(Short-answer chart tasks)
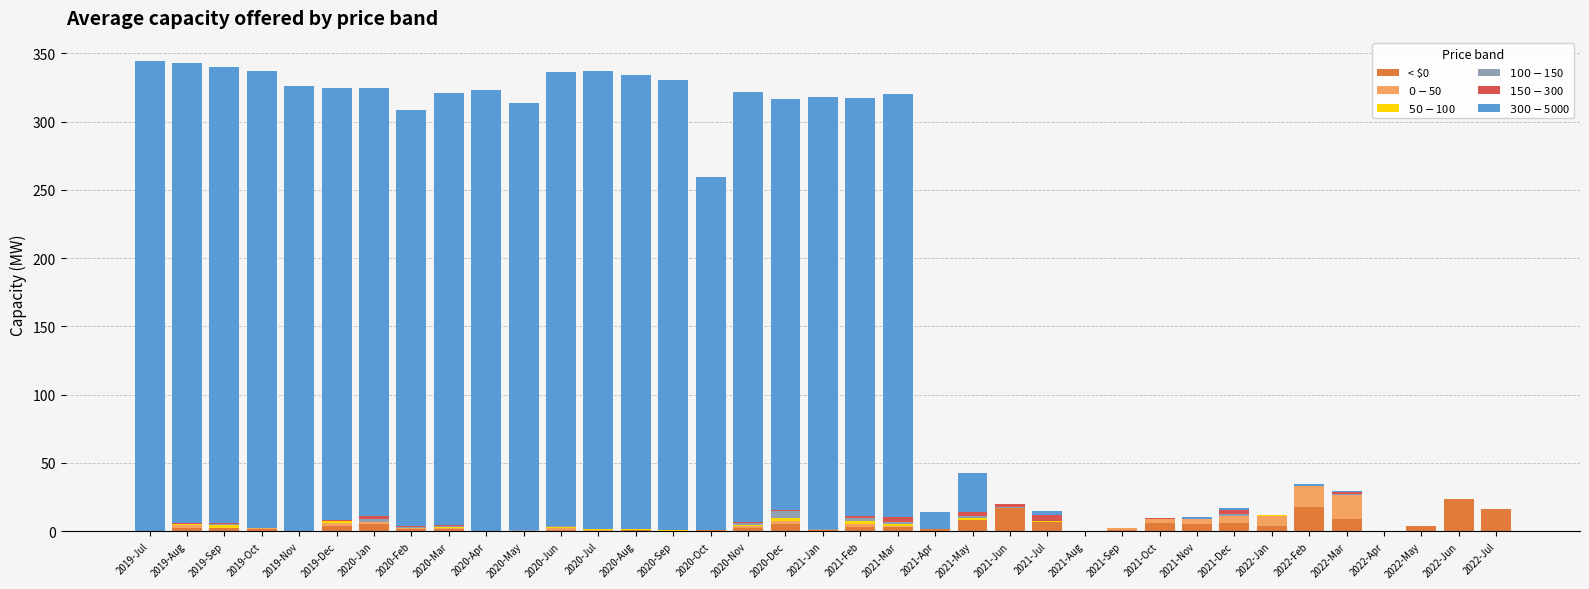

How many categories are shown in the chart?

37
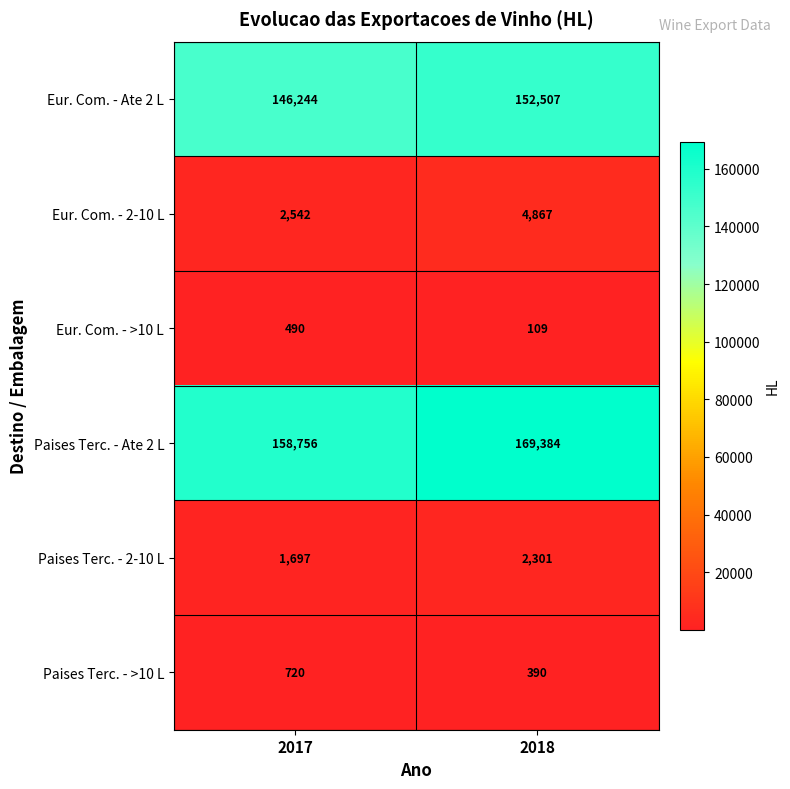

How many values in the Paises Terc. - Ate 2 L series are below 169384?

1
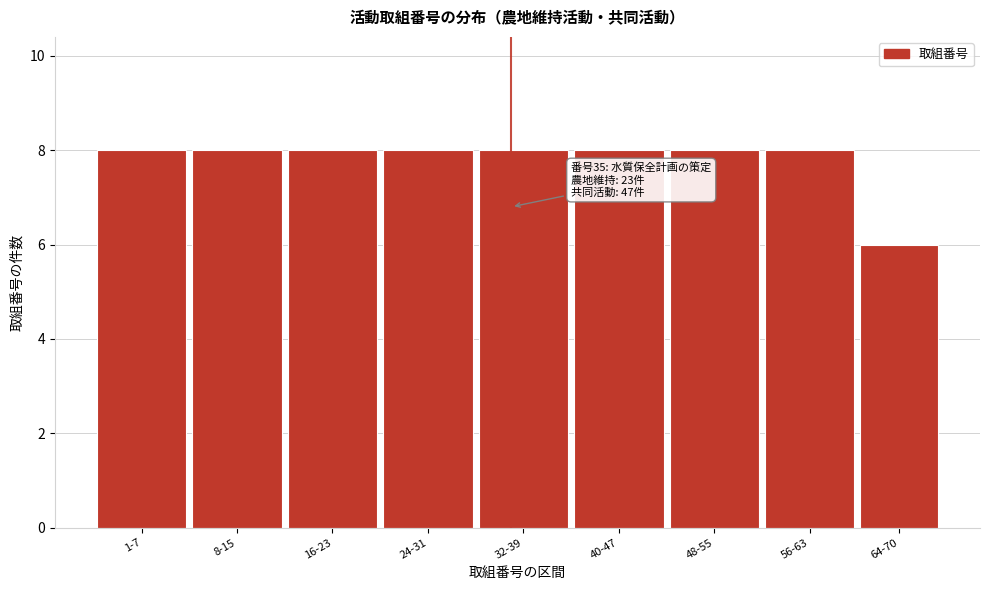

Reading right to left, extract all data points from this chart.

64-70=6	56-63=8	48-55=8	40-47=8	32-39=8	24-31=8	16-23=8	8-15=8	1-7=8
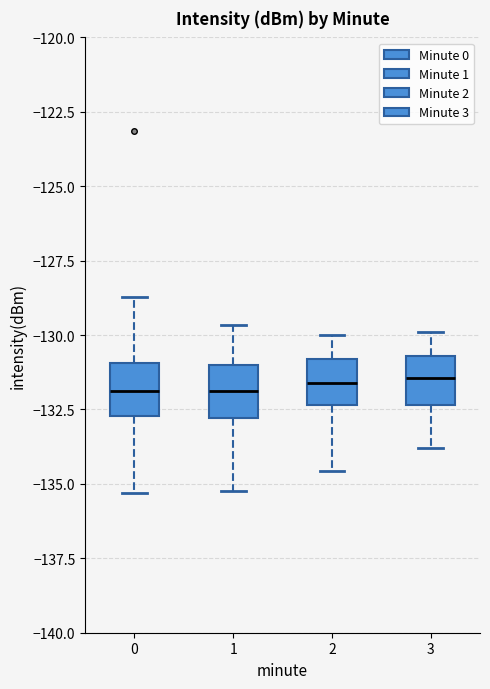

Reading left to right, transcribe this box plot: for each box, give where its median line is, the range the box spans, and where its two whiskers end, as read against the y-axis. The values are not printed on the chart, so give them approximately, as read against the axis.

0: median -132.0, box -132.5 to -131.0, whiskers -135.5 to -128.5
1: median -132.0, box -133.0 to -131.0, whiskers -135.0 to -129.5
2: median -131.5, box -132.5 to -131.0, whiskers -134.5 to -130.0
3: median -131.5, box -132.5 to -130.5, whiskers -134.0 to -130.0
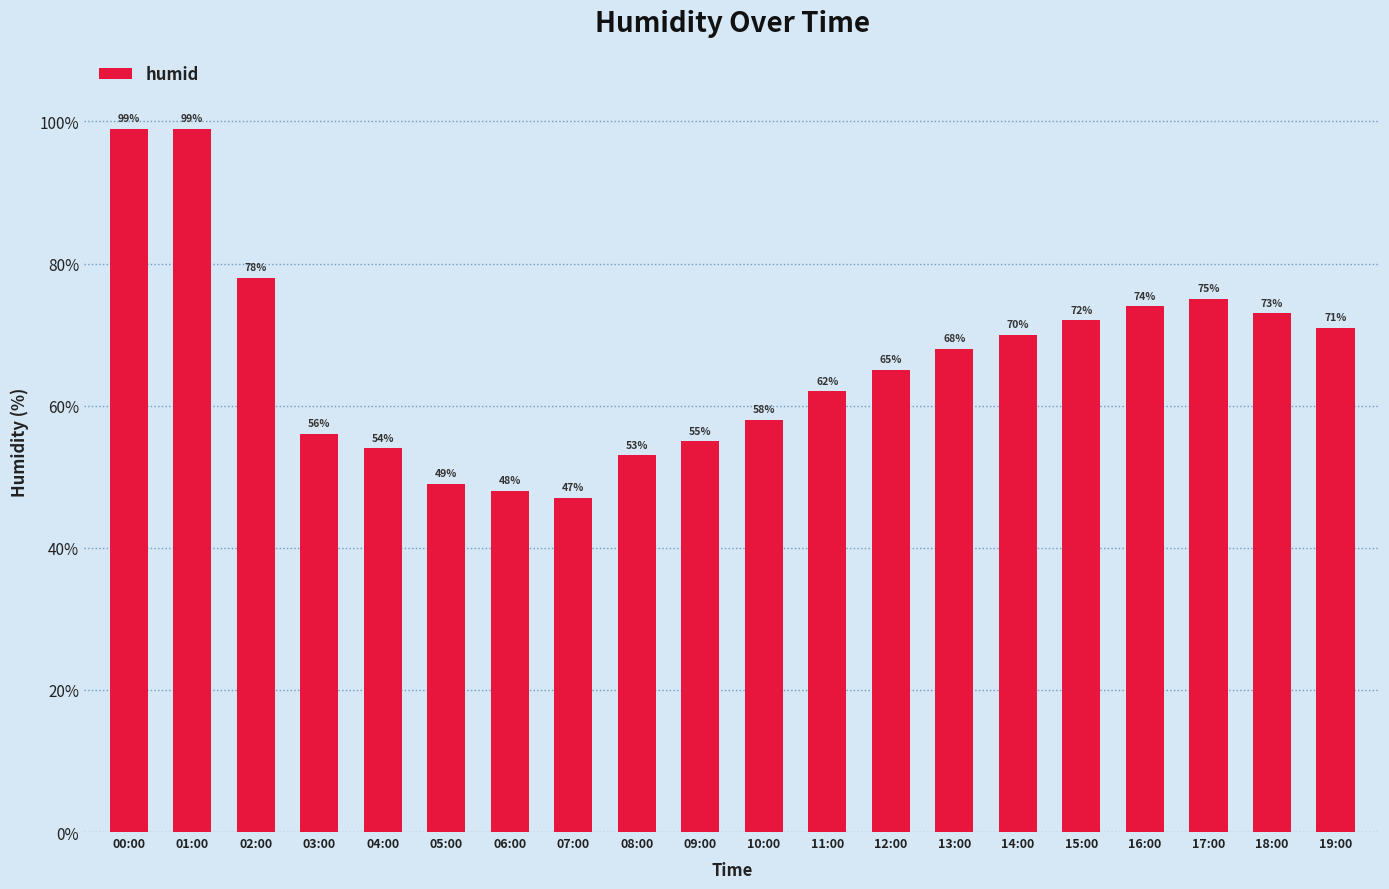

How many distinct data groups are displayed?

1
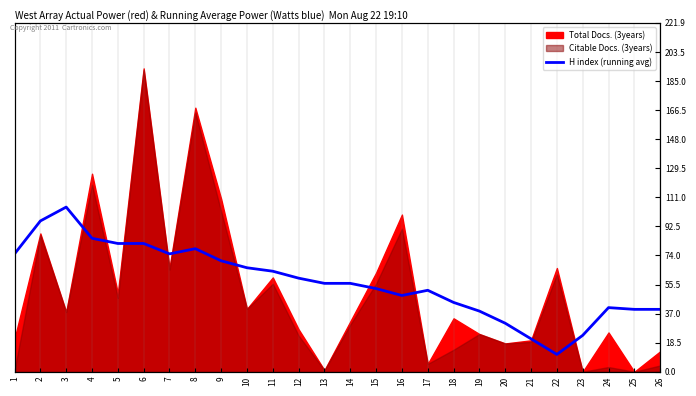

Where is the first local minimum?

7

REQUEST: Copy all the items above word for word. Leave out the pictures.

ANSWER BELOW:
How many categories are shown in the chart?

37

How many values in the Paises Terc. - Ate 2 L series are below 169384?

1

Reading right to left, extract all data points from this chart.

64-70=6	56-63=8	48-55=8	40-47=8	32-39=8	24-31=8	16-23=8	8-15=8	1-7=8

Reading left to right, transcribe this box plot: for each box, give where its median line is, the range the box spans, and where its two whiskers end, as read against the y-axis. The values are not printed on the chart, so give them approximately, as read against the axis.

0: median -132.0, box -132.5 to -131.0, whiskers -135.5 to -128.5
1: median -132.0, box -133.0 to -131.0, whiskers -135.0 to -129.5
2: median -131.5, box -132.5 to -131.0, whiskers -134.5 to -130.0
3: median -131.5, box -132.5 to -130.5, whiskers -134.0 to -130.0

How many distinct data groups are displayed?

1

Where is the first local minimum?

7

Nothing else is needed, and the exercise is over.